WORK ITEM: Give back the full data, unchanged and complete.

-- GIVEN INFORMATION follows --

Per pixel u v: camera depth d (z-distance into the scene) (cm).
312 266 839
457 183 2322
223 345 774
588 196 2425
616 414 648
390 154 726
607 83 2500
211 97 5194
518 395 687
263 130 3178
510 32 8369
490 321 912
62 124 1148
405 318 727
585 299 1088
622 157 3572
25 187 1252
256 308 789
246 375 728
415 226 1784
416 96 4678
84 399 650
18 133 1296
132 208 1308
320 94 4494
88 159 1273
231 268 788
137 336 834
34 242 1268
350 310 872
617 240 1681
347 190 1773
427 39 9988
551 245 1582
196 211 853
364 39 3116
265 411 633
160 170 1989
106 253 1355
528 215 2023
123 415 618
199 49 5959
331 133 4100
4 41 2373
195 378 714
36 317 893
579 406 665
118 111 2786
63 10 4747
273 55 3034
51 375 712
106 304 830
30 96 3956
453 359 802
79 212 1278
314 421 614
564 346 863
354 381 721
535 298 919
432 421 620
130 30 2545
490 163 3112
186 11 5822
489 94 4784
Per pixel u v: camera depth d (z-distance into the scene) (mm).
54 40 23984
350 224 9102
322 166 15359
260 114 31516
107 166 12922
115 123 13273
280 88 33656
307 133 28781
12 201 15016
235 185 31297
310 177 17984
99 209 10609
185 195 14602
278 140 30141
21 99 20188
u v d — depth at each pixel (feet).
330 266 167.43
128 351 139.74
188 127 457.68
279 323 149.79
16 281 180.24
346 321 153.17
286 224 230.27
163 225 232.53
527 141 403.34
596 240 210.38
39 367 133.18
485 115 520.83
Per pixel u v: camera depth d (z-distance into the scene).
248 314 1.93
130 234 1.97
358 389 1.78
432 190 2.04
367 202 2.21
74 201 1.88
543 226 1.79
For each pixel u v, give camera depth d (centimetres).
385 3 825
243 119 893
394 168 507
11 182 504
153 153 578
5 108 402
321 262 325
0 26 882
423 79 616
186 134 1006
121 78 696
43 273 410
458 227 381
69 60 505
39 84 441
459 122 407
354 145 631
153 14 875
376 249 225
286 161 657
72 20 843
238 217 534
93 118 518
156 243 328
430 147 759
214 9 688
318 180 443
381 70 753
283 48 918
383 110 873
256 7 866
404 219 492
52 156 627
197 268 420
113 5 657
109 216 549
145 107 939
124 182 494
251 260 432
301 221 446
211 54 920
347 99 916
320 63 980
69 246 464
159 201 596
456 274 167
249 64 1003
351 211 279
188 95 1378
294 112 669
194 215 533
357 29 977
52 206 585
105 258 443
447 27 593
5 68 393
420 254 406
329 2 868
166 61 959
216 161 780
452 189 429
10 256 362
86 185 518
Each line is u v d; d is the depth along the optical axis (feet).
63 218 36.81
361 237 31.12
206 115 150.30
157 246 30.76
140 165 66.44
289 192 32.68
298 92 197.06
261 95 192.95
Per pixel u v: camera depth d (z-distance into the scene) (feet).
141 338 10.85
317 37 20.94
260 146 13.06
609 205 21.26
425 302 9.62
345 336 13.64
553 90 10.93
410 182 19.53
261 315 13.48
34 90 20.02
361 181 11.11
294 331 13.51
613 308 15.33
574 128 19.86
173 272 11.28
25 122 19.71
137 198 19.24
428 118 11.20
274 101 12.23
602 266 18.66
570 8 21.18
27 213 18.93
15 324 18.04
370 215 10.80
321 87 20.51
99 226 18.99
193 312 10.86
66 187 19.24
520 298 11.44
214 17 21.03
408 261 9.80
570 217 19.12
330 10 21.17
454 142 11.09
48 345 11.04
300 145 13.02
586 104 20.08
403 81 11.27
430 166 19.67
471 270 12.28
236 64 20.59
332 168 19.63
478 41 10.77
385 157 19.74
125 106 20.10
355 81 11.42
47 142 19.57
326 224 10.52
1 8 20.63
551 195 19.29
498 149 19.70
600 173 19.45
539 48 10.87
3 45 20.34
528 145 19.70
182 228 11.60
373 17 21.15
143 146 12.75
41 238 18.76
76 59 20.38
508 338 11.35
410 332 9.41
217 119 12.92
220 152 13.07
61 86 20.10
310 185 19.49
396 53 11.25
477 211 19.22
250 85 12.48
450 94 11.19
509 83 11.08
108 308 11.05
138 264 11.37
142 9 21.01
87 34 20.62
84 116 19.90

-- GIVEN INFORMATION concluded --

ANSWER SECTION:
Per pixel u v: camera depth d (z-distance into the scene) (cm).
312 266 839
457 183 2322
223 345 774
588 196 2425
616 414 648
390 154 726
607 83 2500
211 97 5194
518 395 687
263 130 3178
510 32 8369
490 321 912
62 124 1148
405 318 727
585 299 1088
622 157 3572
25 187 1252
256 308 789
246 375 728
415 226 1784
416 96 4678
84 399 650
18 133 1296
132 208 1308
320 94 4494
88 159 1273
231 268 788
137 336 834
34 242 1268
350 310 872
617 240 1681
347 190 1773
427 39 9988
551 245 1582
196 211 853
364 39 3116
265 411 633
160 170 1989
106 253 1355
528 215 2023
123 415 618
199 49 5959
331 133 4100
4 41 2373
195 378 714
36 317 893
579 406 665
118 111 2786
63 10 4747
273 55 3034
51 375 712
106 304 830
30 96 3956
453 359 802
79 212 1278
314 421 614
564 346 863
354 381 721
535 298 919
432 421 620
130 30 2545
490 163 3112
186 11 5822
489 94 4784
Per pixel u v: camera depth d (z-distance into the scene) (mm).
54 40 23984
350 224 9102
322 166 15359
260 114 31516
107 166 12922
115 123 13273
280 88 33656
307 133 28781
12 201 15016
235 185 31297
310 177 17984
99 209 10609
185 195 14602
278 140 30141
21 99 20188
u v d — depth at each pixel (feet).
330 266 167.43
128 351 139.74
188 127 457.68
279 323 149.79
16 281 180.24
346 321 153.17
286 224 230.27
163 225 232.53
527 141 403.34
596 240 210.38
39 367 133.18
485 115 520.83
Per pixel u v: camera depth d (z-distance into the scene).
248 314 1.93
130 234 1.97
358 389 1.78
432 190 2.04
367 202 2.21
74 201 1.88
543 226 1.79
For each pixel u v, give camera depth d (centimetres).
385 3 825
243 119 893
394 168 507
11 182 504
153 153 578
5 108 402
321 262 325
0 26 882
423 79 616
186 134 1006
121 78 696
43 273 410
458 227 381
69 60 505
39 84 441
459 122 407
354 145 631
153 14 875
376 249 225
286 161 657
72 20 843
238 217 534
93 118 518
156 243 328
430 147 759
214 9 688
318 180 443
381 70 753
283 48 918
383 110 873
256 7 866
404 219 492
52 156 627
197 268 420
113 5 657
109 216 549
145 107 939
124 182 494
251 260 432
301 221 446
211 54 920
347 99 916
320 63 980
69 246 464
159 201 596
456 274 167
249 64 1003
351 211 279
188 95 1378
294 112 669
194 215 533
357 29 977
52 206 585
105 258 443
447 27 593
5 68 393
420 254 406
329 2 868
166 61 959
216 161 780
452 189 429
10 256 362
86 185 518
Each line is u v d; d is the depth along the optical axis (feet).
63 218 36.81
361 237 31.12
206 115 150.30
157 246 30.76
140 165 66.44
289 192 32.68
298 92 197.06
261 95 192.95
Per pixel u v: camera depth d (z-distance into the scene) (feet).
141 338 10.85
317 37 20.94
260 146 13.06
609 205 21.26
425 302 9.62
345 336 13.64
553 90 10.93
410 182 19.53
261 315 13.48
34 90 20.02
361 181 11.11
294 331 13.51
613 308 15.33
574 128 19.86
173 272 11.28
25 122 19.71
137 198 19.24
428 118 11.20
274 101 12.23
602 266 18.66
570 8 21.18
27 213 18.93
15 324 18.04
370 215 10.80
321 87 20.51
99 226 18.99
193 312 10.86
66 187 19.24
520 298 11.44
214 17 21.03
408 261 9.80
570 217 19.12
330 10 21.17
454 142 11.09
48 345 11.04
300 145 13.02
586 104 20.08
403 81 11.27
430 166 19.67
471 270 12.28
236 64 20.59
332 168 19.63
478 41 10.77
385 157 19.74
125 106 20.10
355 81 11.42
47 142 19.57
326 224 10.52
1 8 20.63
551 195 19.29
498 149 19.70
600 173 19.45
539 48 10.87
3 45 20.34
528 145 19.70
182 228 11.60
373 17 21.15
143 146 12.75
41 238 18.76
76 59 20.38
508 338 11.35
410 332 9.41
217 119 12.92
220 152 13.07
61 86 20.10
310 185 19.49
396 53 11.25
477 211 19.22
250 85 12.48
450 94 11.19
509 83 11.08
108 308 11.05
138 264 11.37
142 9 21.01
87 34 20.62
84 116 19.90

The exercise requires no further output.